Mais écoute, sous les fers, un souffle tremble,
Un murmure tisse des siècles de rage,
Dans leurs yeux, un feu que rien n’éteint,
L’esclave porte l’aube, même en cage.
Elle rampe, la violence.
Sous la peau crevassée des ravines,
Griffes de corail, souffle de cendre,
Elle suinte dans l’humus.
Goutte noire entre les racines du vacoa.
C’est un cri étouffé dans le roulis des galets,
Une machette qui dort sous la rouille,
Mais qui rêve encore de trancher.
Les silences, les chairs, les prières,
Elle a le goût du sel et du sang.
Fille des vagues qui battent les os des noyés,
Sœur des vents qui plient les filaos,
Elle danse, ivre, sur les cendres du volcan,
Maloya des damnés, tambour des oubliés.
Sous les cases, elle gratte,
Dans les yeux des enfants aux mains vides,
Elle grogne,
Bête affamée que nul ne dompte.
Née des chaînes brisées,
Des terres volées,
Des mots tus jusqu’à l’éclat.
Mais écoute : le tamarin pleure sa sève.
La mer rend ses morts au rivage,
Et dans le creux d’une main usée,
Un grain de lumière défie ses crocs.
La violence hurle.
Mais l’île, elle, respire encore.
Sous le ciel brûlant, plié comme un roseau,
Le girmitiya marche, dos courbé, fardeau muet.
Son silence laisse des sillons sur l’eau,
Rouge, sang séché d’un labeur discret.
Le vent ne lui parle pas, il siffle et s’enfuit,
La mer l’a craché sur ces rives sans nom,
Un contrat d’encre, une chaîne sans bruit,
Son souffle est une mélodie que nul n’entend résonner au fond.
Ses mains, nouées de cals, tissent la mort,
Canne à sucre, indigo, sueur pour les rois.
Il porte le monde, mais le monde l’ignore,
Ombre parmi les ombres, sans terre, sans voix.
Et pourtant, dans ses yeux, une braise vacille,
Un éclat d’étoile volé à la nuit noire.
Il rêve d’un manguier, d’un soleil qui brille,
D’un retour impossible au pays de mémoire.

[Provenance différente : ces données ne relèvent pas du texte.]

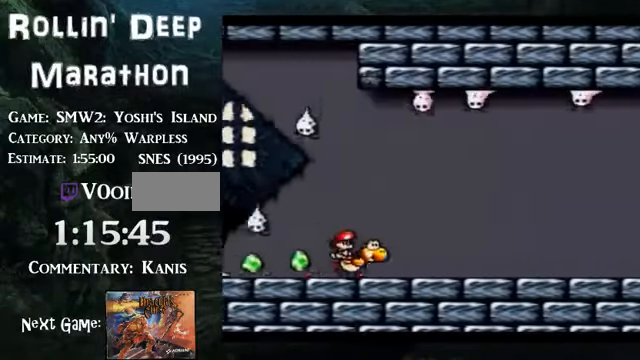
{"buttons": ["DPAD_RIGHT"], "events": []}
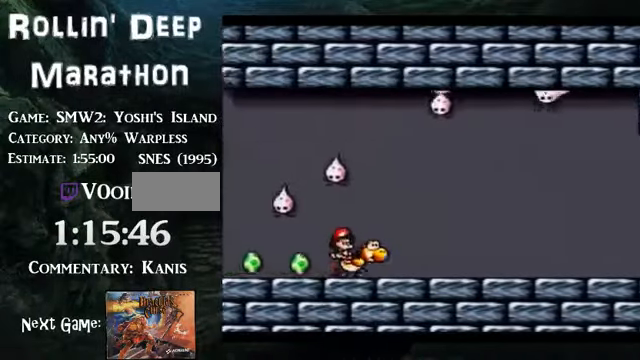
{"buttons": ["DPAD_RIGHT"], "events": []}
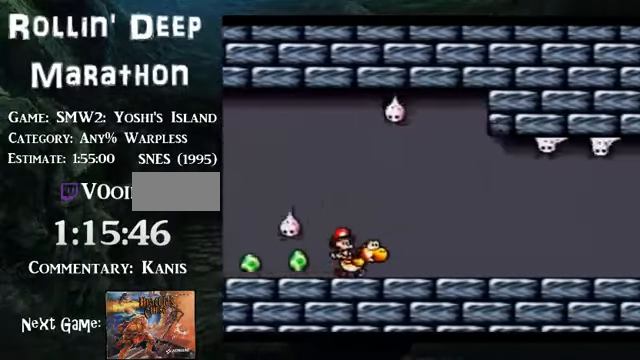
{"buttons": ["DPAD_RIGHT"], "events": []}
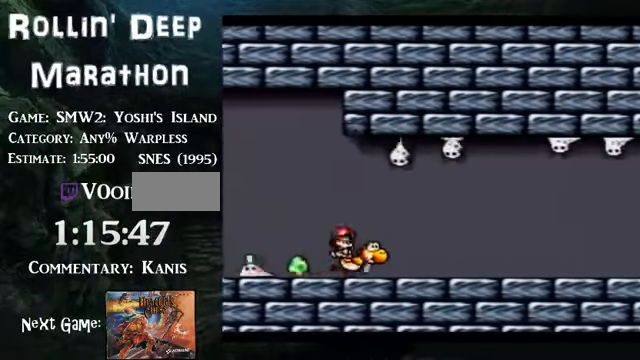
{"buttons": ["DPAD_RIGHT"], "events": []}
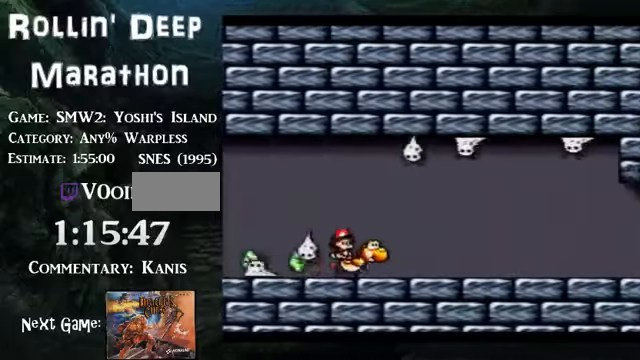
{"buttons": ["DPAD_RIGHT"], "events": []}
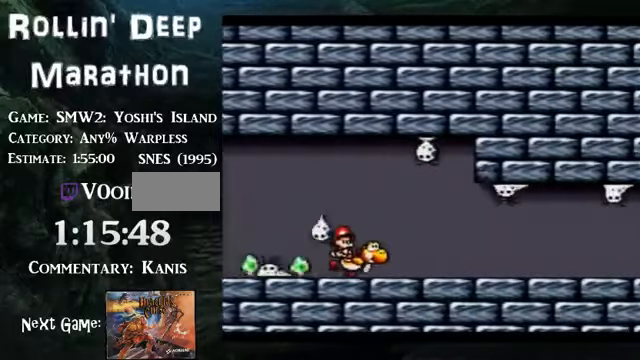
{"buttons": ["DPAD_RIGHT"], "events": []}
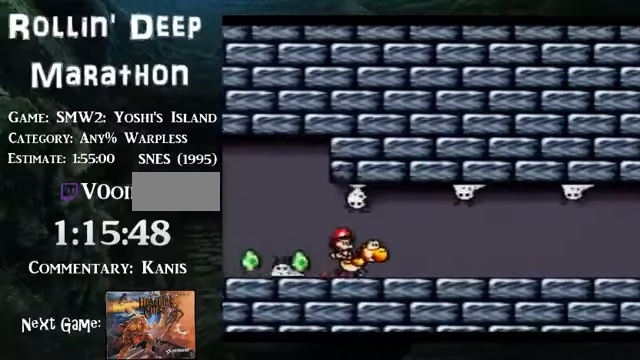
{"buttons": ["DPAD_RIGHT"], "events": []}
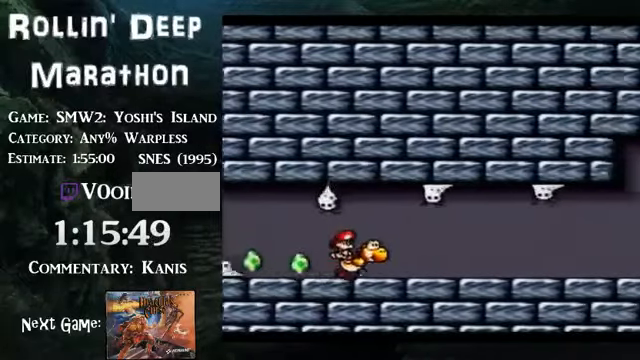
{"buttons": ["DPAD_RIGHT"], "events": []}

Jahaji bhai, frère d’exil, fantôme vivant,
Ton pas lourd fait trembler la terre endormie.
Dans tes silences, hurlent mille vents,
Et ta peine est un poème que l’histoire a trahi.
Tel un linceul mouillé,
Le spleen s’étire, serpent d’encre, sur les toits fissurés.
Il jure que les étoiles saigneront pour moi.
Au loin, un chant créole enchaîné, un oppari étouffé.
Les vagues cognent, monotones, contre le quai rouillé,
Portant l’écho des voiles parties, des amours jamais revenus,
Le jasmin pend, flétri, aux fenêtres closes,
Et l’air pèse, saturé d’un sel qui brûle les vues.
Dans la pénombre d’une maison hantée,
Les murs perlent des souvenirs qu’on n’ose dire,
Le tic-tac d’une horloge brisée martèle le vide,
Et mon cœur, vieille barque, refuse de partir.
L’arbre neem tremble sous un vent qui ne soulage rien,
Les hiboux hululent, mandiravadis d’un rien éternel,
Le spleen n’est pas une lame, mais une pluie fine,
Qui noie l’âme dans un silence trop réel.
Ô bouteille, menteuse, prophète,
Chaque gorgée de ton poison est un chant aux dieux
Qui ont fui les échoppes de saarayam,
Leurs âmes trop propres pour cette boue.